Our findings revealed that several discrete groups prediminantly use the harbour to satisfy their diverse cultural, recreational and emotional needs. Some, such as skateboarders, roller skaters and school parties, exploit the physical quirks and characteristics of the harbour for recreation, others draw benefit from being in a shared public space with cultural amenities and a strong heritage; others visit to simply wander and walk the periphery of the harbour for its own sake.

 

Many themes emerged, but notably: ambiguous zonage where predictable conflict between personal transport types occurred (eg electric scooters, pedestrians and cyclists); the way the character of places changed from night to day (some locations became edgy and dangerous at night); the tension between public realm and private spaces as businesses encroached on and bounded the ‘public realm’ for their chairs and tables following a (post covid) relaxation of planning rules; where harbour users with disabilities talked of their lived experience of cobbled streets, inappropriate signage, too little blue-sticker parking, noisy and ambiguous crossing places and cafes that charge £4 for a coffee.

 

Overall our report tells a story of a fantastic, iconic resource that is much valued by people from Bristol and elsewhere - but one whose usage is not represented across all of Bristol's population (lower socioeconomic status and ethnic minorities were under represented).

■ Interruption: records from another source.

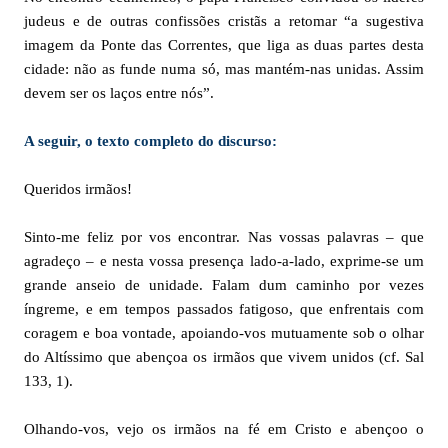
judeus e de outras confissões cristãs a retomar “a sugestiva
imagem da Ponte das Correntes, que liga as duas partes desta
cidade: não as funde numa só, mas mantém-nas unidas. Assim
devem ser os laços entre nós”.
A seguir, o texto completo do discurso:
Queridos irmãos!
Sinto-me feliz por vos encontrar. Nas vossas palavras – que
agradeço – e nesta vossa presença lado-a-lado, exprime-se um
grande anseio de unidade. Falam dum caminho por vezes
íngreme, e em tempos passados fatigoso, que enfrentais com
coragem e boa vontade, apoiando-vos mutuamente sob o olhar
do Altíssimo que abençoa os irmãos que vivem unidos (cf. Sal
133, 1).
Olhando-vos, vejo os irmãos na fé em Cristo e abençoo o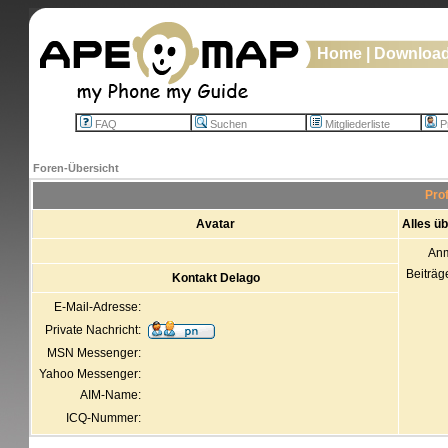
Home
|
Downloa
FAQ
Suchen
Mitgliederliste
Pr
Foren-Übersicht
Prof
Avatar
Alles ü
An
Beiträg
Kontakt Delago
E-Mail-Adresse:
Private Nachricht:
MSN Messenger:
Yahoo Messenger:
AIM-Name:
ICQ-Nummer: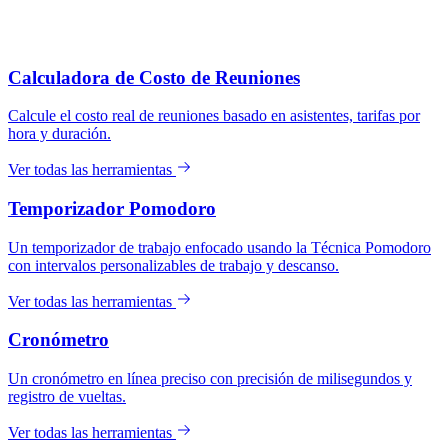
Calculadora de Costo de Reuniones
Calcule el costo real de reuniones basado en asistentes, tarifas por
hora y duración.
Ver todas las herramientas
Temporizador Pomodoro
Un temporizador de trabajo enfocado usando la Técnica Pomodoro
con intervalos personalizables de trabajo y descanso.
Ver todas las herramientas
Cronómetro
Un cronómetro en línea preciso con precisión de milisegundos y
registro de vueltas.
Ver todas las herramientas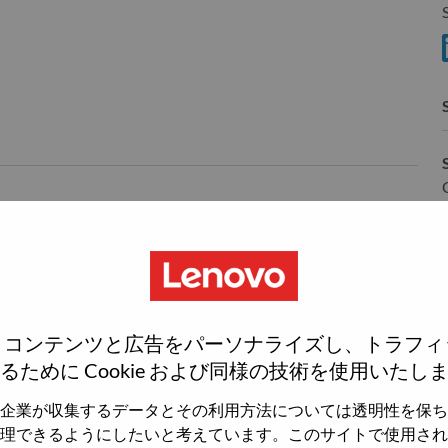
S
のにより、お客様を驚かせてきました。
、グローバルでも巨大なテクノロジー企業であり、フォーチュン グ
され、全世界180 の市場で毎日数百万の顧客にサービスを提供
、コンテンツと広告をパーソナライズし、トラフィ
人にスマートなテクノロジーを提供するという大胆なビジョンに
るために Cookie および同様の技術を使用いたし
、AIに最適化されたデバイス（PC、ワークステーション、スマー
バー、ストレージ、エッジ、ハイ パフォーマンス コンピ
企業が収集するデータとその利用方法については透明性を保ち
ド インフラストラクチャ（SDI））、ソフトウェア、ソ
理できるようにしたいと考えています。このサイトで使用され
精通し、世界最大の PC 企業としての成功を築いてきまし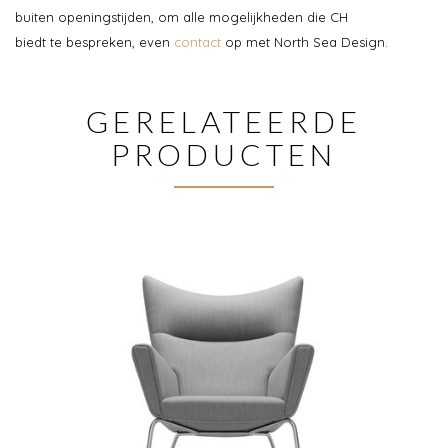
buiten openingstijden, om alle mogelijkheden die CH
biedt te bespreken, even
contact
op met North Sea Design.
GERELATEERDE
PRODUCTEN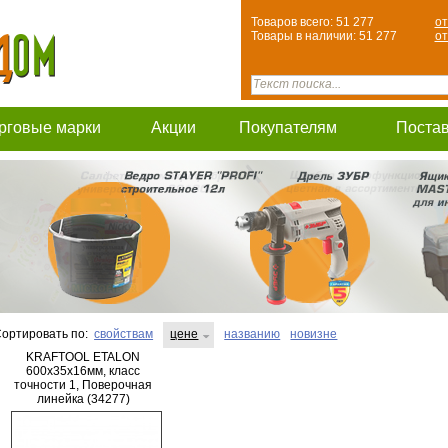
Товаров всего: 51 277
от
Товары в наличии: 51 277
от
рговые марки
Акции
Покупателям
Поста
ортировать по:
свойствам
цене
названию
новизне
KRAFTOOL ETALON
600х35х16мм, класс
точности 1, Поверочная
линейка (34277)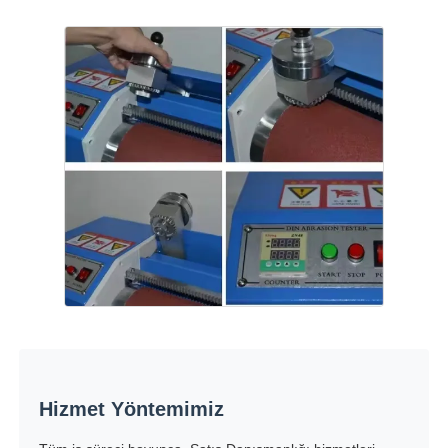
Hizmet Yöntemimiz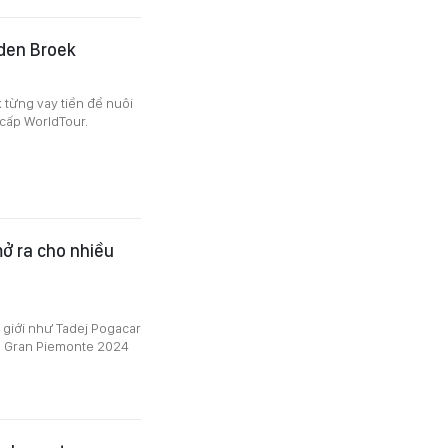
den Broek
 từng vay tiền để nuôi
cấp WorldTour.
ở ra cho nhiều
giới như Tadej Pogacar
p Gran Piemonte 2024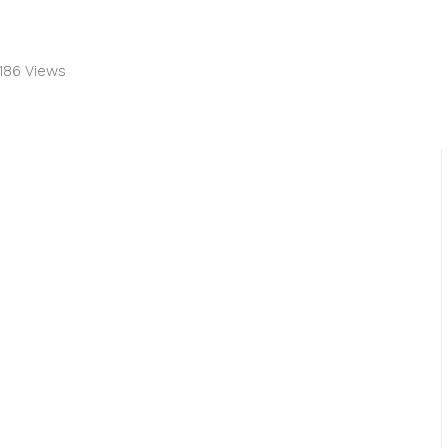
186 Views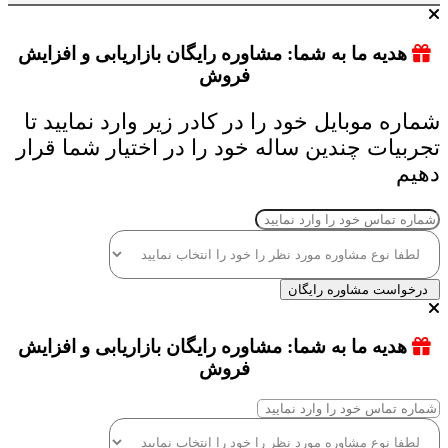
هدیه ما به شما: مشاوره رایگان بازاریابی و افزایش
فروش
شماره موبایل خود را در کادر زیر وارد نمایید تا
تجربیات چندین ساله خود را در اختیار شما قرار
دهیم
درخواست مشاوره رایگان
هدیه ما به شما: مشاوره رایگان بازاریابی و افزایش
فروش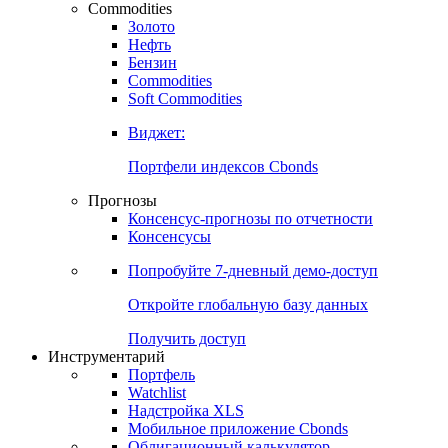
Commodities
Золото
Нефть
Бензин
Commodities
Soft Commodities
Виджет:
Портфели индексов Cbonds
Прогнозы
Консенсус-прогнозы по отчетности
Консенсусы
Попробуйте
7-дневный
демо-доступ
Откройте глобальную базу данных
Получить доступ
Инструментарий
Портфель
Watchlist
Надстройка XLS
Мобильное приложение Cbonds
Облигационный калькулятор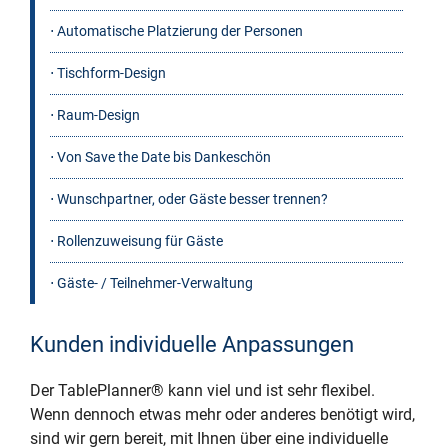
⋅ Automatische Platzierung der Personen
⋅ Tischform-Design
⋅ Raum-Design
⋅ Von Save the Date bis Dankeschön
⋅ Wunschpartner, oder Gäste besser trennen?
⋅ Rollenzuweisung für Gäste
⋅ Gäste- / Teilnehmer-Verwaltung
Kunden individuelle Anpassungen
Der TablePlanner® kann viel und ist sehr flexibel.
Wenn dennoch etwas mehr oder anderes benötigt wird,
sind wir gern bereit, mit Ihnen über eine individuelle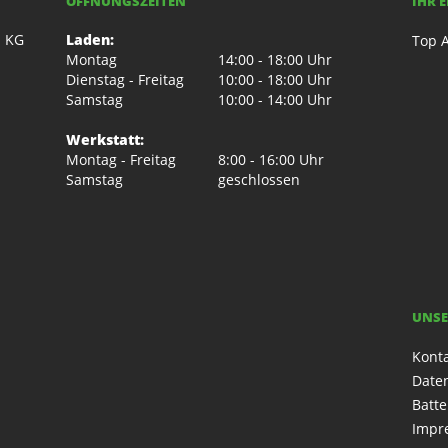
ÖFFNUNGSZEITEN
IHR 
. KG
Laden:
Top A
Montag
14:00 - 18:00 Uhr
Dienstag - Freitag
10:00 - 18:00 Uhr
Samstag
10:00 - 14:00 Uhr
Werkstatt:
Montag - Freitag
8:00 - 16:00 Uhr
Samstag
geschlossen
UNSE
Kont
Date
Batte
Impr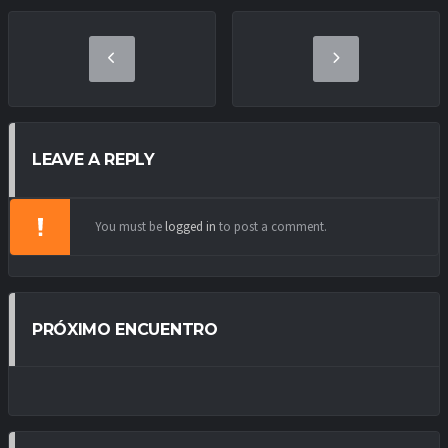
LEAVE A REPLY
You must be
logged in
to post a comment.
PRÓXIMO ENCUENTRO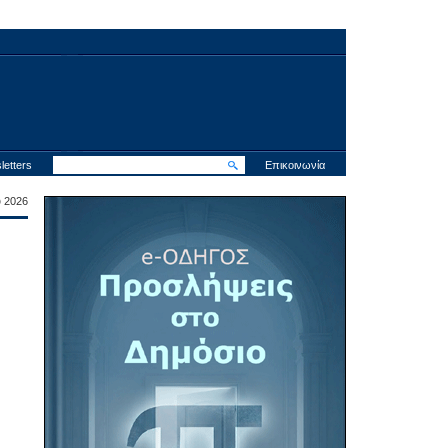
letters
Επικοινωνία
υ 2026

We uncovererd  many real opportunities to make improvements for people through thoughtful urban design - and where in an environment of limited, competing budgets and ROI concerns, there is a struggle between those who view the harbour as a health and safety liability from which people need protection, those who resist change in the name of heritage, and those who see progress and sympathetic development as the future.

 

I was struck by the way that people creatively use what’s available to them. It doesn’t take much intervention or investment to provide a resource that someone will find a use for. For example, thoughtful planting, a few sit-able surfaces and a wall that encourages someone to stand on it, play an instrument and gather an audience, who will probably feel their day significantly enriched by the experience.